Por gratidão para todos os que cuidaram de mim quando estive doente.
Porque houve alturas, muitas, em que não pude caminhar.
Por solidariedade por todos os que, por estarem doentes não podem caminhar.
Porque tive a imensa sorte de ficar bem e por sentir que devo fazer algo pelos outros.
Porque nunca fiz nada de verdadeiramente arriscado na vida — a não ser ter filhos, claro, o maior risco e responsabilidade de qualquer mulher ou homem.
Nunca fiz nada parecido com isto. Apesar de praticar exercício físico quase todos os dias, nunca andei 30 quilómetros num dia (muito menos 37,5). Nem 25. Nem sequer 20. Procuro felicidade, procuro mostrar um caminho, uma luz, transmitir uma mensagem de esperança a todos aqueles que, por se encontrarem a viver dias difíceis, dias terríveis, não a têm. Assumo-o aqui, sem presunção, mas com a convicção de que sou um deles, alguém que teve cancro e duas recidivas graves, mas que sente que nada venceu e que a marca é indelével e que estamos todos no mesmo barco. Só que agora, eu consigo caminhar, puxar outros, como em tempos me puxaram a mim.
Passavam poucos minutos das 8h30 da manhã quando, a partir do jardim em frente à porta principal do IPO de Lisboa, dei o primeiro passo rumo ao IPO de Coimbra, o ponto intermédio de uma caminhada que terminará no IPO do Porto. Atrás de mim, depois de muitos abraços, ficaram a acenar-me a Teresa, a minha mãe, a Vanda (VS Management, um dos patrocinadores da iniciativa), a Célia (diretora de comunicação do IPO Lisboa), a Sandra (técnica do departamento do IPO Lisboa), a Filipa (Acreditar) e a Lucília Salgado, diretora clínica do IPO.
O IPO de Lisboa ficou para trás fisicamente, mas permanece em mim. Permanecerá para sempre. Ali passei muitos dias e muitas noites, ali muito sofri e chorei, mas também muito alegrei e ri. Altos e baixos de um período da vida difícil, mas de uma descoberta imensa e ilimitada, alimentada por esperança em conseguir ser feliz mesmo quando se vive com esta terrível doença.
É essa mesma esperança que quero agora transmitir a todos os que sofrem. Serão 13 dias de caminhada, um passo de cada vez. Serei o caminhante, não o protagonista. O protagonista é a esperança, a mensagem de esperança, os 300 km de esperança, que serão muitos mais certamente, a força coletiva de todos os que lidam com o cancro, sejam os portadores da doença, os familiares, os amigos, os profissionais de saúde, as instituições que acarinham e apoiam. Esse é o âmago desta caminhada. As pernas são minhas, a missão de todos. Que não se esgote no cancro, que se alastre a todas as doenças como uma cura, um alívio, uma força, como um amor que a todos abrange, que a todos conforta e ilumina. Que seja um farol de esperança.

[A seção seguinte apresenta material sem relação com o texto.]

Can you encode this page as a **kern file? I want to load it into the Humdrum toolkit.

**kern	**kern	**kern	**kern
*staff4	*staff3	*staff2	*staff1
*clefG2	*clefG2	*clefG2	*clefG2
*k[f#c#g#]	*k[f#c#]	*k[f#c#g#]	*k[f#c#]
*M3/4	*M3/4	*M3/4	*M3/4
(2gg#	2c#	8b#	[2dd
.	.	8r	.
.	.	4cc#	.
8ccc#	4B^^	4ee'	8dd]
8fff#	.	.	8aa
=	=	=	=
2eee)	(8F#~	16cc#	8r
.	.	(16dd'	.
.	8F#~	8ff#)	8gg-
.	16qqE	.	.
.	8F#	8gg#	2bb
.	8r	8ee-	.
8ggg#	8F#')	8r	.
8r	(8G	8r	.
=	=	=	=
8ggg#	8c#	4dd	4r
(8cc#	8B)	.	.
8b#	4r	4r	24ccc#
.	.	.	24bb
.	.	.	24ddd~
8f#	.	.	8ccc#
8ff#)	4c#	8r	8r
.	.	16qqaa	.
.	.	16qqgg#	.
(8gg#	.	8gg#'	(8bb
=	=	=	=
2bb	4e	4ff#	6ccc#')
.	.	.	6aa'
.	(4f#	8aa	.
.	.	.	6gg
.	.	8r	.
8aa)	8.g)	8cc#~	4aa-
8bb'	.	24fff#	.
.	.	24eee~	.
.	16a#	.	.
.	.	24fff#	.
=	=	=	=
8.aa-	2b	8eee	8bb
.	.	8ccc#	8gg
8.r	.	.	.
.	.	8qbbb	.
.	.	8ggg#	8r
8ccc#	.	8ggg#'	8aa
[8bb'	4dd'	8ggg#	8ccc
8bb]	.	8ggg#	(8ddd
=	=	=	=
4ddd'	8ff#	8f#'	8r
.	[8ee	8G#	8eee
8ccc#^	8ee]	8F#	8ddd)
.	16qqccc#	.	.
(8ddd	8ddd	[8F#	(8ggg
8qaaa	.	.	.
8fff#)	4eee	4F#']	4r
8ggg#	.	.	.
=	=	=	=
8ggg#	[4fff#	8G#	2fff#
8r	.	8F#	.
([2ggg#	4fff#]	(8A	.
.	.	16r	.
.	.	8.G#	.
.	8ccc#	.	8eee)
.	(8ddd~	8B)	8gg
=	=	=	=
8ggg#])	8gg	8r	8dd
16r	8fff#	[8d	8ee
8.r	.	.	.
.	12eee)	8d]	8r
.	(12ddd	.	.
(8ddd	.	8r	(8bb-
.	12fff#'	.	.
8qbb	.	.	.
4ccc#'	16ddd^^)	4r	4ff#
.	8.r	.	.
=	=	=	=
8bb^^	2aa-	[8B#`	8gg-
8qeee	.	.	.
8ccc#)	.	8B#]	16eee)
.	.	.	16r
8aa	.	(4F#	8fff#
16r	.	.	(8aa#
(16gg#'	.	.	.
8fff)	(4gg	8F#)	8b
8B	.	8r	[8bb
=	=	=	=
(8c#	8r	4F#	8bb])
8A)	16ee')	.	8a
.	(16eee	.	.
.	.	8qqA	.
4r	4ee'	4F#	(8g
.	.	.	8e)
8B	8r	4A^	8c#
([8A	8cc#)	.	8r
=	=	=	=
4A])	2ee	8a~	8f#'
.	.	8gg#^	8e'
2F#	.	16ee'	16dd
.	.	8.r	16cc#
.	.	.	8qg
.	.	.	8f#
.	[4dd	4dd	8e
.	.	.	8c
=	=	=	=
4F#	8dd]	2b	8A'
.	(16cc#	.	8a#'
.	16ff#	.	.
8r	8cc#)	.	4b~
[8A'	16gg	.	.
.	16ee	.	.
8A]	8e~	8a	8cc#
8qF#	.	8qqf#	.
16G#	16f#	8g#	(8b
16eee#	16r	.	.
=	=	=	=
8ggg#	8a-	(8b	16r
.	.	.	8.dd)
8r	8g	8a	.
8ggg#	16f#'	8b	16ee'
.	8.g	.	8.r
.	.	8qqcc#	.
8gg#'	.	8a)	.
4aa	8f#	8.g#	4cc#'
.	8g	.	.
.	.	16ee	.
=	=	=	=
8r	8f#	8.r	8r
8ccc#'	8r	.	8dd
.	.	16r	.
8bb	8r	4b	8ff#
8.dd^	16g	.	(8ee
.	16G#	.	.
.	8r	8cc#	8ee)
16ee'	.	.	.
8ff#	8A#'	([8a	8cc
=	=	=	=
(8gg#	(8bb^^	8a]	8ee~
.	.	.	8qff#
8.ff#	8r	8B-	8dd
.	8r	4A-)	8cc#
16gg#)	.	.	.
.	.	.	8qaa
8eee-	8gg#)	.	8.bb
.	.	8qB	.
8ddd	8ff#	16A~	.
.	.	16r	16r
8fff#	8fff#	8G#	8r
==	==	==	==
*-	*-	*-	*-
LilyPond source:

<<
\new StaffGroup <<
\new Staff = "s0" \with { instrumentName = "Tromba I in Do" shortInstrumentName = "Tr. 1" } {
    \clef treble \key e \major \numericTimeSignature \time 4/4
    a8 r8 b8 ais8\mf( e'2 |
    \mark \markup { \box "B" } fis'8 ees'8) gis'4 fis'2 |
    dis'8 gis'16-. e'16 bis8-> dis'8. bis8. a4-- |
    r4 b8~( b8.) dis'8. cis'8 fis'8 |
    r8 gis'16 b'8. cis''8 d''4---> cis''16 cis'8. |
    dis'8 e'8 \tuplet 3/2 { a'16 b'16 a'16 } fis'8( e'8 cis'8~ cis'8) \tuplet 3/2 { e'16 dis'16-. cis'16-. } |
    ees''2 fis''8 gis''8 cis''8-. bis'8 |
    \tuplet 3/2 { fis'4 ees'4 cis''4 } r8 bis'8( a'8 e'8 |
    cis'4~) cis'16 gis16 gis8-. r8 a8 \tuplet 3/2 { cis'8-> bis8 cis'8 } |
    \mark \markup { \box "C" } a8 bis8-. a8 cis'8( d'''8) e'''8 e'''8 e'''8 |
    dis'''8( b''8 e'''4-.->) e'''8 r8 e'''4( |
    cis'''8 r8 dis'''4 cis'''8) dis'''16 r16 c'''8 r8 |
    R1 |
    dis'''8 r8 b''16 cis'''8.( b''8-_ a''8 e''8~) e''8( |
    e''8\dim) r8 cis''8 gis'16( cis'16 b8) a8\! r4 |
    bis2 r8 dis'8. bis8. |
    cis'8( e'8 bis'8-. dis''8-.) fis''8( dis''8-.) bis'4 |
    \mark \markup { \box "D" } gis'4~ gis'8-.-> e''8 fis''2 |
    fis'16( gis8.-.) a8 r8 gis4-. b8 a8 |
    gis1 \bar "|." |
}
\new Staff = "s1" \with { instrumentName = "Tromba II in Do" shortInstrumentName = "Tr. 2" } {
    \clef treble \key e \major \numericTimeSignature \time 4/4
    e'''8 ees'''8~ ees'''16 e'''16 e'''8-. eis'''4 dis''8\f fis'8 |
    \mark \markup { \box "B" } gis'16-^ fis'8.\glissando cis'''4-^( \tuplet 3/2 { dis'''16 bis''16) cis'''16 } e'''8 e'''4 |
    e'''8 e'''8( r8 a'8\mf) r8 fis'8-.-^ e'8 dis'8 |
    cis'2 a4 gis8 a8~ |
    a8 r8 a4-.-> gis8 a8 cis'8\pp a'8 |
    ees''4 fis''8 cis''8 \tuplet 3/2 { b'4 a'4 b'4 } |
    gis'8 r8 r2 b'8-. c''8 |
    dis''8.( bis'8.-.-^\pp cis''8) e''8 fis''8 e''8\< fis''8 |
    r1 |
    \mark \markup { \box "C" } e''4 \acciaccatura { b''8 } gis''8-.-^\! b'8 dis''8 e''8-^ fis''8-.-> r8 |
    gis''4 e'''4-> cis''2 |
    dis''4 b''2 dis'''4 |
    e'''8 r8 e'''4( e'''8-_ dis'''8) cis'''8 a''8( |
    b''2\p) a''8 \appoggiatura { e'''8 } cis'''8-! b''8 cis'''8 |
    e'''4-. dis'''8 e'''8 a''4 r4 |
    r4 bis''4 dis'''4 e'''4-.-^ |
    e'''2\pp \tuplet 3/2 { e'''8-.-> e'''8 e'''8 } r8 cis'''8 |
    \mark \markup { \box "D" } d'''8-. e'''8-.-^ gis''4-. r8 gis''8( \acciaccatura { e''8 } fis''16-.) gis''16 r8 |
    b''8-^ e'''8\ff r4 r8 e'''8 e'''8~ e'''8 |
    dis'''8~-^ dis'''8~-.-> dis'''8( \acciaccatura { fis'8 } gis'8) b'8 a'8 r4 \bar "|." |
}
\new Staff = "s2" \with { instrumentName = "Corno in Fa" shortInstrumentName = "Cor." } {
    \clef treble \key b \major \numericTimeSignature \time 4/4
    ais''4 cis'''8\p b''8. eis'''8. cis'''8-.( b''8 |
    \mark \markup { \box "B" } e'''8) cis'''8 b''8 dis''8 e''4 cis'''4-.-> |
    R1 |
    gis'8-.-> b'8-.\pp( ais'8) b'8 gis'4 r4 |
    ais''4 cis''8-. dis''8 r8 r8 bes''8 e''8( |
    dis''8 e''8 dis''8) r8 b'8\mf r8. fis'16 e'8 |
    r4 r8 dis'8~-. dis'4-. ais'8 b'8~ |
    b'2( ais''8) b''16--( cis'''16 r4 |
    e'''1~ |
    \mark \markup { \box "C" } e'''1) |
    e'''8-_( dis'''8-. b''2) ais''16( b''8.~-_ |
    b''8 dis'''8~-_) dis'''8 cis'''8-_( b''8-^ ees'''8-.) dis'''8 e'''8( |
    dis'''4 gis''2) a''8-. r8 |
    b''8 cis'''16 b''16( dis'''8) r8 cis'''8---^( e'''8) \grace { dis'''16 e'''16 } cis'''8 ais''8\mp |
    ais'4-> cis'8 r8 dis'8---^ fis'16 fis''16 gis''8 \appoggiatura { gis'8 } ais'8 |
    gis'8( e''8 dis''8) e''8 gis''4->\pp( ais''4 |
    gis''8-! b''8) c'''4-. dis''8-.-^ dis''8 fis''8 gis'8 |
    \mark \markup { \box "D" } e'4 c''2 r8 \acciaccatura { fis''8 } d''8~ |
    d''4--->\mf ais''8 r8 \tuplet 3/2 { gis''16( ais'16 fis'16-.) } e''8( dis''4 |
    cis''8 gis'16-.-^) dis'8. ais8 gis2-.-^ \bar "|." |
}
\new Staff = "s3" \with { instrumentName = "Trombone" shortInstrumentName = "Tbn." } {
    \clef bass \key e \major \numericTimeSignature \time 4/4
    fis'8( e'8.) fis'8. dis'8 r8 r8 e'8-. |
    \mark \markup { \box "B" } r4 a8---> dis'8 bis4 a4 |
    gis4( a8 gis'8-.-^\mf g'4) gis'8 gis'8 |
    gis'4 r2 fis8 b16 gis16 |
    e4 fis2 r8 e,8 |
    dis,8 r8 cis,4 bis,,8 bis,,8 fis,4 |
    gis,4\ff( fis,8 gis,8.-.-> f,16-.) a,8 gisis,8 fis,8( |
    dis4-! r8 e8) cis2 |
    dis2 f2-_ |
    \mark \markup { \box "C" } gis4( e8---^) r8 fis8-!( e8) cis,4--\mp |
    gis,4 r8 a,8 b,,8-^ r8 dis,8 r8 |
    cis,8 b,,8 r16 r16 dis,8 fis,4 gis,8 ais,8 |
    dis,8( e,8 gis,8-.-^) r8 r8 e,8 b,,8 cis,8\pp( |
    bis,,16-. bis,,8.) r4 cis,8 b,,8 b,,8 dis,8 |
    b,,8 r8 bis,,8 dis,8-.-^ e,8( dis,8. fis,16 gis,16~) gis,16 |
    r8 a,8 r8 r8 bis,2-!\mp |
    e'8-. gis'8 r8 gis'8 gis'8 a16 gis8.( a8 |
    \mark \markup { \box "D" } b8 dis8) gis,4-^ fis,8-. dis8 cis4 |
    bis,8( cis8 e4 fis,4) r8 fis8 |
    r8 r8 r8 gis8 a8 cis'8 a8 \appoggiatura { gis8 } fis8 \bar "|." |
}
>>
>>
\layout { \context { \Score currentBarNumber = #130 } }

Nota: Há empresas a patrocinar esta caminhada. Não ganharei um tostão. Por apresentar-me associado a marcas, pedi aconselhamento sobre a questão ao presidente do Sindicato de Jornalistas, que me aconselhou a requerer um parecer à Comissão da Carteira Profissional de Jornalista sobre a necessidade de suspender ou entregar a minha carteira profissional. Fi-lo por uma questão de ética. O parecer ainda não chegou, mas não me sentiria bem sem este esclarecimento público.